## REQUIRED WORK
Lines to return, exactly: from the line with "Fiyat Alarmı" to the line with "permettant de piloter chaque étape du funnel" in the entries below, both included.

## EXTRACTED MATERIAL
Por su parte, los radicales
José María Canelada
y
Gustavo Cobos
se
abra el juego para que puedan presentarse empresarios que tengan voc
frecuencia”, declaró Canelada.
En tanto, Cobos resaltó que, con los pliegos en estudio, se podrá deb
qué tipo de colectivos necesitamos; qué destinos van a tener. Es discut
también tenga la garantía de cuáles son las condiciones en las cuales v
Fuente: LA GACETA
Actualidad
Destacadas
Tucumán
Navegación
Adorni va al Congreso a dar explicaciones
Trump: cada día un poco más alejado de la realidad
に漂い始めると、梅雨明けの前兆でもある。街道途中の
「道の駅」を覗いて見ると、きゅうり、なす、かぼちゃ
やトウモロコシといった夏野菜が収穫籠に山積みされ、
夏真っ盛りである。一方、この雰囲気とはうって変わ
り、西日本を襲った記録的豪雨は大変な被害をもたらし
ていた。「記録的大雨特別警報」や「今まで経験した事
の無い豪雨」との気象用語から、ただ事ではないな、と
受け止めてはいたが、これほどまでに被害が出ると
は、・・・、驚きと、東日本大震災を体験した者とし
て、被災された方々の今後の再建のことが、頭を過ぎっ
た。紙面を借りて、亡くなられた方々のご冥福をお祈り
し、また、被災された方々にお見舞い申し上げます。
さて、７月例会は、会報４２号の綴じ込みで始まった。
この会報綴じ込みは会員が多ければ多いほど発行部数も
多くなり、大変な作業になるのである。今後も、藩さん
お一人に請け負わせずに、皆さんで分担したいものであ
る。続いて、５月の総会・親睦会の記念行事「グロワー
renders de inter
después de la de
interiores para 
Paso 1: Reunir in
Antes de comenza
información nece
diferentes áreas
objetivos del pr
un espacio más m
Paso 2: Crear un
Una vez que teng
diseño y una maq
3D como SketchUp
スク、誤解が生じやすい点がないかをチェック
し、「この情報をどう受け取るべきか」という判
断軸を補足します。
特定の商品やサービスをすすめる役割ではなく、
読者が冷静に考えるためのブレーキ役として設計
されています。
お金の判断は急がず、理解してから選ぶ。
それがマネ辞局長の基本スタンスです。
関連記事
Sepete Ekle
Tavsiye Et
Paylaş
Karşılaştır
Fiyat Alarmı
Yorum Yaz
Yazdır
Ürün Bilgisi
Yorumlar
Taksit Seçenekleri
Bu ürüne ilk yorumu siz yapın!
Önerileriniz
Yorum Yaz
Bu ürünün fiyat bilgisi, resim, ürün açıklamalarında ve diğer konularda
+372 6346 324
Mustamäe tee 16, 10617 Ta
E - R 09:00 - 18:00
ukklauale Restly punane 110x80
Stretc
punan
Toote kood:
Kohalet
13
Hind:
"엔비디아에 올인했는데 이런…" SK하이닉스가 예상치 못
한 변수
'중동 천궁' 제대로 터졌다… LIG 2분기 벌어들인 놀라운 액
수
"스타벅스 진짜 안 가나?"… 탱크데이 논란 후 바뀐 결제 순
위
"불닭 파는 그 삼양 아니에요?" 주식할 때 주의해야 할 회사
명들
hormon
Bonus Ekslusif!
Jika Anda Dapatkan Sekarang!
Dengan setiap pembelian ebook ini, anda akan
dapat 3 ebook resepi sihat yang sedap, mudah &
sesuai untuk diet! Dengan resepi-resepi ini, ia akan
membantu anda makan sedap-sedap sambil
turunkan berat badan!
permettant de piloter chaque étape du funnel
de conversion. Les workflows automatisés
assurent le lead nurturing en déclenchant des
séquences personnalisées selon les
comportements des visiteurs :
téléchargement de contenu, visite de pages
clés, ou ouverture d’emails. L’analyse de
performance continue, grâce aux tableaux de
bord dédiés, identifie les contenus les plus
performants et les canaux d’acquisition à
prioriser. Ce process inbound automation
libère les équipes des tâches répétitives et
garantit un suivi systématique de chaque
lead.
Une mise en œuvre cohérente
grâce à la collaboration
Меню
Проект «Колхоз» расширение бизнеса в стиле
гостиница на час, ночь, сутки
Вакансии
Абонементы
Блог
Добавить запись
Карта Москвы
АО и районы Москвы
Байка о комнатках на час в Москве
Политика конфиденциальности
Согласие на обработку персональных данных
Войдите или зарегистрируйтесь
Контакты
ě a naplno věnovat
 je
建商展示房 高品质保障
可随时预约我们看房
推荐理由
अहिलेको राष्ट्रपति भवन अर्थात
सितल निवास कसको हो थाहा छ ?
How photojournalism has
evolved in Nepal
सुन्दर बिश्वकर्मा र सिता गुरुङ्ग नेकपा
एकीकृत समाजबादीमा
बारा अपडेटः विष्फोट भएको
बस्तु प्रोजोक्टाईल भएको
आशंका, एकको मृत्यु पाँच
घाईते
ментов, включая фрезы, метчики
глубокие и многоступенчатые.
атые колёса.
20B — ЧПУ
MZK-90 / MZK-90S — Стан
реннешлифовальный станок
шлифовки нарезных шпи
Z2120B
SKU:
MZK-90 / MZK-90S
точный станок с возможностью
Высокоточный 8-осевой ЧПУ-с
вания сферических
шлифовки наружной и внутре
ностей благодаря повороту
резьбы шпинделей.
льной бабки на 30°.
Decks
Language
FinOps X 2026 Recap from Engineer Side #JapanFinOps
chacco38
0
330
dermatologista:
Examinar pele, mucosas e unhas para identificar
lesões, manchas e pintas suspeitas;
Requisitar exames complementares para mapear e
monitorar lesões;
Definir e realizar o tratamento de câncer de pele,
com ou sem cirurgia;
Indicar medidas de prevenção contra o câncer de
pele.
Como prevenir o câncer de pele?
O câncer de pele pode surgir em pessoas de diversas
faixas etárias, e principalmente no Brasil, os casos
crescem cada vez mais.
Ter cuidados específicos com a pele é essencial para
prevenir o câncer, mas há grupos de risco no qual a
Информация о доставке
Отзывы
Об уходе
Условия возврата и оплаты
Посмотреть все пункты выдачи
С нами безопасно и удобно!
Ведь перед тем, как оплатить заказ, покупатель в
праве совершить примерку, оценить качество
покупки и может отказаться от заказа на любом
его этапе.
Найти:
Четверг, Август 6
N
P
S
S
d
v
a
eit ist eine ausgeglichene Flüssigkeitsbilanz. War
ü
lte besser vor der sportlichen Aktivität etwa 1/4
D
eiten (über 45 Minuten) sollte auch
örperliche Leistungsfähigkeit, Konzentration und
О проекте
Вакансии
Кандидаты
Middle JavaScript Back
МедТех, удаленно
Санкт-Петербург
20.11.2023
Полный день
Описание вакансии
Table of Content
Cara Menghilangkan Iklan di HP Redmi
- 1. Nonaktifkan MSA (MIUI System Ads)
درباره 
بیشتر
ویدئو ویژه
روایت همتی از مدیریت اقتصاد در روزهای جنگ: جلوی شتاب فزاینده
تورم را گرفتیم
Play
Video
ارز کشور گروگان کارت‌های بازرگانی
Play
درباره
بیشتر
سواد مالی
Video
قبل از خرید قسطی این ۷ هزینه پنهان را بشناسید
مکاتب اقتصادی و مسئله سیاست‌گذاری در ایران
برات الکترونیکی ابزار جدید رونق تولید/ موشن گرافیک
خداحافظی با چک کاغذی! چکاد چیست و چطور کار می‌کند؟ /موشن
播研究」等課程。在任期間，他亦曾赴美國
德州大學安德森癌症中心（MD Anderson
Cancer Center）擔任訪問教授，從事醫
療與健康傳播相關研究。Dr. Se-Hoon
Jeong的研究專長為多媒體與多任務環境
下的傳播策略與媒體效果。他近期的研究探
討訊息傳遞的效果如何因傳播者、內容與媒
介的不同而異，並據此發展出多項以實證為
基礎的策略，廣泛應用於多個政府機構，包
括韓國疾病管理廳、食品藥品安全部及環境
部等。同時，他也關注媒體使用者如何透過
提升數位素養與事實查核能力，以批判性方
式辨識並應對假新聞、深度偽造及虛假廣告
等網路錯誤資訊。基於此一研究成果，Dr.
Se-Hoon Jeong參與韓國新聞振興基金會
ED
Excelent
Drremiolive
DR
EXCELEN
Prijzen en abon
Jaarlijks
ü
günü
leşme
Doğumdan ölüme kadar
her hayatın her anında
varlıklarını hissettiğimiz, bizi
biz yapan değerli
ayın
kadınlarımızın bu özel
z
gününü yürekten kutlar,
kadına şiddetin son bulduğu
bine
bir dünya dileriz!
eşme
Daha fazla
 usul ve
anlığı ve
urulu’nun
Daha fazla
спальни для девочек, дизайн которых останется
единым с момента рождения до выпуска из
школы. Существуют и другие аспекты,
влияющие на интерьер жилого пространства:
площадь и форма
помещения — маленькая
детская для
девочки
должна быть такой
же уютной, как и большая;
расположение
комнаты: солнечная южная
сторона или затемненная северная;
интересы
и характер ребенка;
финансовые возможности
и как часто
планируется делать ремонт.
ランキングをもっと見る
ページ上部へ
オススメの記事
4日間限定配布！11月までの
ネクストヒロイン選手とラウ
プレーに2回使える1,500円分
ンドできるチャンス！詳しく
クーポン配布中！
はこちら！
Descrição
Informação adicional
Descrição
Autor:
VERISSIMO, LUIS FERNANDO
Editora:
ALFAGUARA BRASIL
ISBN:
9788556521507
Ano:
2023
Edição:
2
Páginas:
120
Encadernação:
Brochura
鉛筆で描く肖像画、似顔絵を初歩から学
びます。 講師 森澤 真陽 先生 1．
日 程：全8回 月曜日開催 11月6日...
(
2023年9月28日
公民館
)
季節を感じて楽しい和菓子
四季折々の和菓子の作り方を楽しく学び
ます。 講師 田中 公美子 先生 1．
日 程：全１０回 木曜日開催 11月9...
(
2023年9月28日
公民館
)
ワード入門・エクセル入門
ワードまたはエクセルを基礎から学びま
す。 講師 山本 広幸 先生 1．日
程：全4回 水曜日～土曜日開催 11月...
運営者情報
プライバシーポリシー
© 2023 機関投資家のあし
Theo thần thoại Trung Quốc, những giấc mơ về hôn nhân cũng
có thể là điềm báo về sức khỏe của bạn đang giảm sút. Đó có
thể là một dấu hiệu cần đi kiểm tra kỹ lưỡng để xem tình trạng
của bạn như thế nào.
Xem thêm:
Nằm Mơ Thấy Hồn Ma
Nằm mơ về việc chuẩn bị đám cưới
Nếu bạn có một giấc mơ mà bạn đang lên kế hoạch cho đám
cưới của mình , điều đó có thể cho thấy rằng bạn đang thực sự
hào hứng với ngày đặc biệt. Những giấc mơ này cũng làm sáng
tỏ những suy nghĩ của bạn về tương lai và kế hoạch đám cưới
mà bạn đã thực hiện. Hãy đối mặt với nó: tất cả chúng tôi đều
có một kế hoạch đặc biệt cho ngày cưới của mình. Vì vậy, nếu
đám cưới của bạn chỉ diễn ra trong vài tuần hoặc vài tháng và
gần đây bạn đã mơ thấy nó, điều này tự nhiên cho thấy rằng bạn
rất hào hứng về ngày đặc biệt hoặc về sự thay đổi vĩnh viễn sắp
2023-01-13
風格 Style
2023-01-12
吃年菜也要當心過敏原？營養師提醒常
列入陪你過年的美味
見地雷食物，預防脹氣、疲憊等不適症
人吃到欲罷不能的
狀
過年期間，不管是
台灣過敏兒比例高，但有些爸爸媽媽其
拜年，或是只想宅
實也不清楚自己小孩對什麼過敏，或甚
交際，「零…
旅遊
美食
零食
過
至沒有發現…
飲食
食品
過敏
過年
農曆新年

## RESPONSE
Fiyat Alarmı
Yorum Yaz
Yazdır
Ürün Bilgisi
Yorumlar
Taksit Seçenekleri
Bu ürüne ilk yorumu siz yapın!
Önerileriniz
Yorum Yaz
Bu ürünün fiyat bilgisi, resim, ürün açıklamalarında ve diğer konularda
+372 6346 324
Mustamäe tee 16, 10617 Ta
E - R 09:00 - 18:00
ukklauale Restly punane 110x80
Stretc
punan
Toote kood:
Kohalet
13
Hind:
"엔비디아에 올인했는데 이런…" SK하이닉스가 예상치 못
한 변수
'중동 천궁' 제대로 터졌다… LIG 2분기 벌어들인 놀라운 액
수
"스타벅스 진짜 안 가나?"… 탱크데이 논란 후 바뀐 결제 순
위
"불닭 파는 그 삼양 아니에요?" 주식할 때 주의해야 할 회사
명들
hormon
Bonus Ekslusif!
Jika Anda Dapatkan Sekarang!
Dengan setiap pembelian ebook ini, anda akan
dapat 3 ebook resepi sihat yang sedap, mudah &
sesuai untuk diet! Dengan resepi-resepi ini, ia akan
membantu anda makan sedap-sedap sambil
turunkan berat badan!
permettant de piloter chaque étape du funnel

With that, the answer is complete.